Andrò a votare. E’ sempre difficile. La sola militanza della mia vita è stata al Ponte della Ghisolfa e continuo a ritenere il pensiero anarchico – certo pensiero anarchico – come il più vicino a me. Persino, oggi, estremamente contemporaneo, come ho scritto anche qui. Una serie di motivi mi spingono a votare. Tra gli altri, che se elencassi diventerei ancora più noioso, il fatto che il movimento anarchico non ha la forza di far valere l’astensione politica quale rifiuto del principio di potere e strada verso la costituzione di una società ecologica. L’astensione dunque non mi pare oggi  un mezzo effettivo di intervento e di discorso. Resta, naturalmente, una scelta di coscienza, filosofica per così dire, e ammiro chi la vive in questo modo come ammiravo il mio amico Pietro quando, scegliendo di essere obiettore totale ai tempi in cui c’era il militare obbligatorio, mi diceva che non conosceva alternativa: “non mi guarderei più nello specchio.”

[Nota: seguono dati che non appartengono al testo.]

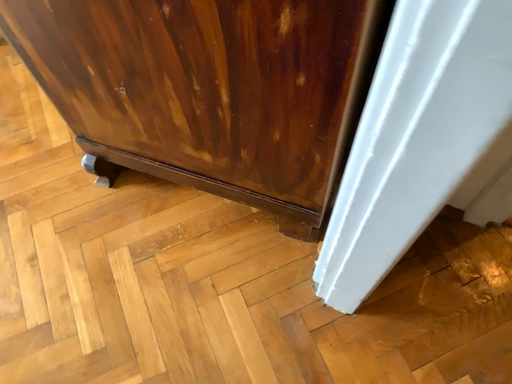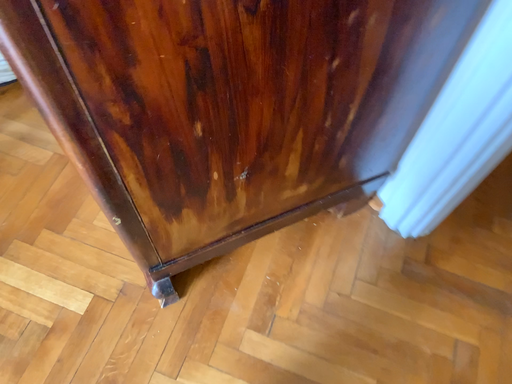
Question: How did the camera likely rotate when shooting the video?

Choices:
 (A) rotated upward
 (B) rotated downward

Answer: (A)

Detto questo, resisto alla tentazione di votare Berlusconi, che tuttavia è di gran lunga superiore ai suoi rivali nell’arena che l’odierna politica si è disegnata attorno. Non c’è nessuno alla sua altezza, capace di vivere e ostentare il proprio narcisismo con tanta schietta abbondanza di mezzi e di espressioni. Non c’è nessuno che, come è ben raccontato in questo libro, sia altrettanto sincero da chiedere voti in nome delle proprie psicosi, senza scendere al compromesso della razionalità. Lui è su un altro livello.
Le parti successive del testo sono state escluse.